Turner CEO John Martin: 'Our commitment to Atlanta is unwavering'

John Martin at the Atlanta Press Club Newsmaker luncheon April 13, 2017. Photo credit; Rodney Ho/rho@ajc.com

Credit: Rodney Ho

Credit: Rodney Ho

John Martin at the Atlanta Press Club Newsmaker luncheon April 13, 2017. Photo credit; Rodney Ho/rho@ajc.com

This was originally posted Thursday, April 13, 2017 by Rodney Ho/rho@ajc.com on his AJC Radio & TV Talk blog

Turner CEO John Martin assured an Atlanta Press Club luncheon packed with Atlanta-based Turner employees that Turner plans to keep growing its presence in the city.

"Our commitment to Atlanta is unwavering," Martin said. "We are net hiring in Atlanta now."

Martin himself spends a week out of the month in town and even has an apartment here. Turner has about 6,000 employees in Atlanta or half of its entire operation. (Turner is a subsidiary of Time Warner, where Martin got his start in 1993.)

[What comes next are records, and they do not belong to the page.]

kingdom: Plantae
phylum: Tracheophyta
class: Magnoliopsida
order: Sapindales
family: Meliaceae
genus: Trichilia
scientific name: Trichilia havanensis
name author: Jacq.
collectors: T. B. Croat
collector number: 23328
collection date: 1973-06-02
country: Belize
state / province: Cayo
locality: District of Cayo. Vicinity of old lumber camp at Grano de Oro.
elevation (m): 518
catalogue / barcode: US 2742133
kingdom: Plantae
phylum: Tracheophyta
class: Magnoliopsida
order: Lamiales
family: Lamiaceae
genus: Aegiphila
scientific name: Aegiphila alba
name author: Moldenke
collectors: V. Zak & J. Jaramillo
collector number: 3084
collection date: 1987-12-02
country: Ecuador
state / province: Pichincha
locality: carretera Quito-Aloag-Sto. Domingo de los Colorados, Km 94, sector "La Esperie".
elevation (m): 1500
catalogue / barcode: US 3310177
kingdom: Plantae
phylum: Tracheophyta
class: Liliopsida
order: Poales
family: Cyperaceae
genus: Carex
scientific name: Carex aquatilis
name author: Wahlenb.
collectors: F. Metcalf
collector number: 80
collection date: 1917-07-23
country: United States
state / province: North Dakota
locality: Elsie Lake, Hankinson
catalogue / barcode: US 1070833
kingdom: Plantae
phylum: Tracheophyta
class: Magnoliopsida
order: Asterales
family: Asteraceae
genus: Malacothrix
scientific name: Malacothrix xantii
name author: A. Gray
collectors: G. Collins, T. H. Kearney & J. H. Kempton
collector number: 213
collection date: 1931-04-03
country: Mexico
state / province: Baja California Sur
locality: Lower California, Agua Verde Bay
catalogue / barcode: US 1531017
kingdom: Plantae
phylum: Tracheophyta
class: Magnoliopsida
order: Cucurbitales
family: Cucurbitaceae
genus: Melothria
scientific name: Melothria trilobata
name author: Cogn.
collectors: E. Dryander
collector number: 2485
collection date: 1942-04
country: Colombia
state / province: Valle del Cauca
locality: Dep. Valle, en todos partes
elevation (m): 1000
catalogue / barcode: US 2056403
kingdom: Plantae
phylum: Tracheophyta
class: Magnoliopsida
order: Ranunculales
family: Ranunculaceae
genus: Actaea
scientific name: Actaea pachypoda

He noted that Turner's entire sports operation is here. The company just built a 10,000-square-foot studio for its eSports ELeague operation with IMG. Adult Swim's top brass remains here. (Network bigwigs for TNT, TBS, TCM, Cartoon, CNN, HLN and TruTV are now in Los Angeles or New York.)

Martin, who began running Turner in early 2014, said Atlanta is where much of the technology guts of Turner's operations are based and with the pending AT&T merger, that will continue to grow. "It's the biggest area of opportunity," he said. "For undergraduate students with a technology background here, we want to be an employer of choice."

He also noted that the Techwood campus has been modernized and Turner is in talks to renovate CNN Center.

"I'm a big fan of CNN Center," he said, then added, "I love Taco Bell there. I'd be good if I could run to the border three times a week."

READ MORE: CNN prez Jeff Zucker spoke to me and Matt Kempner last fall. 

"We need to pivot and change the company from the inside out," he said. "As TV is getting more fragmented and barriers to entry are falling through the floor, we have to make sure our brands are top of mind."

He made a not-so-subtle diss of Netflix without being completely direct about it. While noting that in the past, networks needed to be content and distribution kings, there is now a third leg to the stool. "You need to have a greater consumer experience," he said. "Netflix gives you a great consumer experience. You can have inferior content and a great business." (Note he didn't say Netflix had inferior content but the juxtaposition is clear.)

Martin doesn't just want consumers of Turner brands. He wants fans. There are true fans of Adult Swim and TCM, for instance. TNT and TBS, broader channels, don't quite have that type of loyal following. Martin is jealous of Time Warner-owned HBO's 'Game of Thrones" for its enthusiastic fan following. He said a friend told him he shelled out $150 just to hear an entire concert of "Game of Thrones" music with a trailer at the end and had no regrets.

"We have to get better in how to monetize our brands and franchises in a 360-degree way," Martin said. "Traditionally, you get advertising dollars on reach or whatever Nielsen tells you. It's a fundamental change in the business. I think more than ever, we'll be moving more to fandom."

Martin noted his college-aged daughter mostly watches on Netflix on her laptop. When he offered to get her a TV for her dorm room, she scoffed. "A TV?" she said. "That's a s****y gift!" His 10 year old watches YouTube videos for gaming on his iPad.

"That's content to them," he said. "We're now competing with gaming content and user-generated content. This is completely unappealing to me but wildly appealing to younger generations. That's what we have to prepare for in terms of our reality going forward."

DISCLOSURE: I am a board member of the Atlanta Press Club.